Fine-Tuning Healthcare

Wed, 09/06/2017 - 11:46

Q: Analitek has a national presence. What is the company’s strategy to maintain, or even accelerate growth?

A: Internal growth occurred because our markets and territory were becoming saturated. We looked for new areas to work in such as life sciences, which is a much larger market. In the biomedical field, we want to be a company that medical service providers can rely on, knowing that their equipment functions properly and precisely. We connect international manufacturers to national customers and we offer services to ensure the products, equipment and instruments always provide the correct results. In this way, our clients can ensure their patients they are receiving medical services that will improve their health.

All equipment requires a continuous maintenance program. This should happen several times per year, depending on the piece of equipment. Through use and time, all analytical, electronic, mechanical and medical equipment may lose their accuracy and calibration, which makes well-designed maintenance programs a must.

Q: To what extent do you have to convince clients that your products represent an investment rather than a cost?

A: That is the challenge we face. I believe the authorities ensure that all clinics and hospitals are providing services correctly. Our challenge is to help our clients appreciate that calibration and correct functioning is elemental in healthcare. In many cases, this makes the difference between a patient being cured or not. Foreign companies develop the technology and the innovations, new products, devices and treatments, but we ensure that in Mexico all these devices work at peak performance 100 percent of the time.

Q: Which norms regulate the calibration and maintenance of devices in Mexico?

A: We are working with the authorities to elaborate such norms. Stricter regulations and control in this field would ensure better treatment for patients. We are participating in forums and working with EMA and COFEPRIS regarding the shaping of these norms. We are also working with the Mexican Society for Biomedical Engineering (SOMIB) to create awareness about the creation of new calibration and accreditation laboratories.

Q: What ratio of sales in your biomedical business is destined for the public sector?

A: We have only recently entered the biomedical business in Mexico and we mostly cater to the private market. In the future, we will venture into the public sector to ensure growth because the public sector is the main client for these products. In our analytical business, our sales are split 50/50, which is where we will probably end up in the biomedical market.

Q: What new areas will you look to expand to and what will be your focus in 2017?
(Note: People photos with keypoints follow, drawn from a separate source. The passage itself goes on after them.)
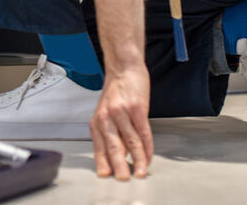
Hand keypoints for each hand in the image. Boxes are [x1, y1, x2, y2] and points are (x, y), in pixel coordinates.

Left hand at [91, 64, 152, 179]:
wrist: (124, 68)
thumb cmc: (116, 91)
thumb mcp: (107, 113)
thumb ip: (112, 134)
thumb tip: (121, 156)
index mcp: (97, 121)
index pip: (99, 146)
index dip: (103, 162)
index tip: (107, 176)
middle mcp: (107, 117)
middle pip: (113, 146)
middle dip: (118, 165)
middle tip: (122, 178)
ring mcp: (122, 112)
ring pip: (130, 142)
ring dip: (137, 160)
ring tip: (140, 172)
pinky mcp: (137, 108)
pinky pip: (143, 132)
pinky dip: (147, 147)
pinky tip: (148, 155)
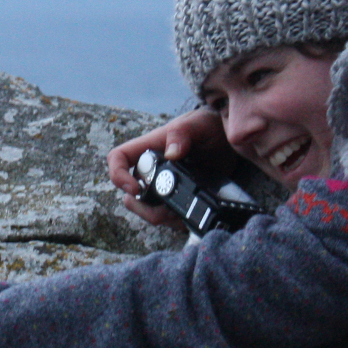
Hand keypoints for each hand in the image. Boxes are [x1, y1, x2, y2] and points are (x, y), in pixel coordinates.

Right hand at [106, 109, 231, 227]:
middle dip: (145, 209)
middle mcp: (151, 170)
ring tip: (181, 214)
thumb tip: (171, 153)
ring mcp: (163, 187)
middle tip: (166, 211)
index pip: (118, 159)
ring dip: (161, 218)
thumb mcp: (198, 124)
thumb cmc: (209, 127)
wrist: (230, 144)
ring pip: (148, 210)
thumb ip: (182, 133)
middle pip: (131, 195)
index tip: (135, 189)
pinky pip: (168, 218)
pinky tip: (190, 217)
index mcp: (149, 148)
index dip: (119, 175)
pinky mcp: (178, 200)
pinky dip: (176, 222)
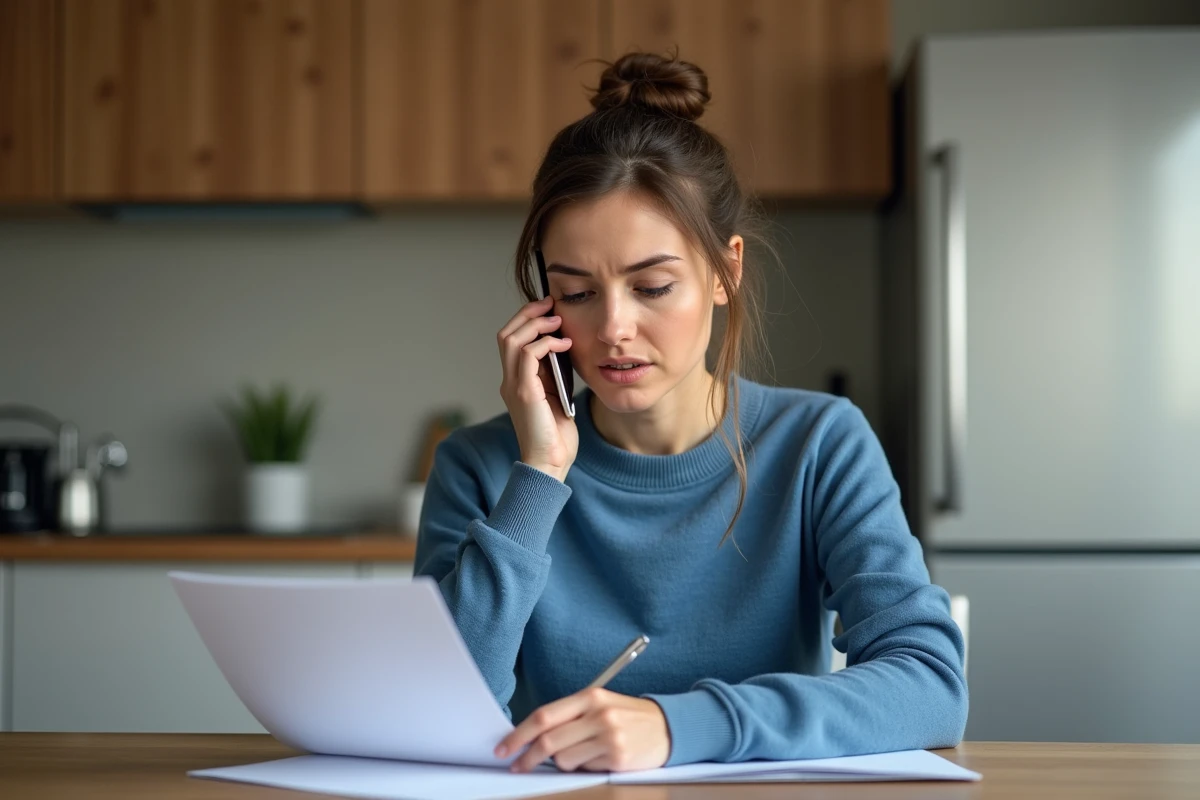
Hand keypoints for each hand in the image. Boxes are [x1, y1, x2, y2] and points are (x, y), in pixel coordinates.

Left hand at [496, 688, 670, 772]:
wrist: (669, 727)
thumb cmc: (627, 716)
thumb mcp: (600, 705)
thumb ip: (569, 717)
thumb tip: (532, 736)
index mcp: (591, 697)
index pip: (544, 716)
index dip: (519, 734)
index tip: (504, 747)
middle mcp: (599, 715)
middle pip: (549, 740)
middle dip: (527, 757)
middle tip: (517, 765)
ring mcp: (609, 737)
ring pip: (563, 760)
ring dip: (561, 763)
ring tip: (579, 755)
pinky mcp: (617, 758)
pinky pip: (583, 770)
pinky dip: (583, 768)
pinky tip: (597, 758)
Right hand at [497, 296, 578, 481]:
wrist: (550, 463)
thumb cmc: (556, 435)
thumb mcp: (556, 397)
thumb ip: (554, 374)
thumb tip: (563, 348)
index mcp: (516, 382)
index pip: (511, 341)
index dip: (527, 321)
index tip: (549, 310)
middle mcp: (509, 381)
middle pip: (506, 334)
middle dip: (528, 314)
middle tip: (550, 304)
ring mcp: (513, 386)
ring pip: (512, 339)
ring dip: (536, 324)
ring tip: (557, 320)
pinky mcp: (524, 392)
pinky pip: (528, 354)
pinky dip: (546, 343)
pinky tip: (564, 344)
A: There is still a long way to go in Mexico in health and in the medical segment, so focusing new investment in health and life sciences research makes good sense. It fits with our mission to change and improve the world through the work of our clients. When they reach their goals, we have contributed to future generations having better care and quality of life. Perhaps we will expand our horizons to the north and to the south of Mexico, as we have done for analytics. In the medical area, I think we will first expand to the north of Mexico and then go nationwide. We are also opening an office in Texas for analytics and offer services in Central America.

Q: What is the impact of the security environment on your logistics operations?

A: Our logistics are specific, not massive, so we are little affected by insecurity. What may impact us is the coverage of our clients in certain territories where we need to be more careful. What we need to look after most is not the products that we move, because those are unlikely to be impacted by insecurity, but ensuring that our people can come and go in safety. This impacts us a little, but it is not a major issue.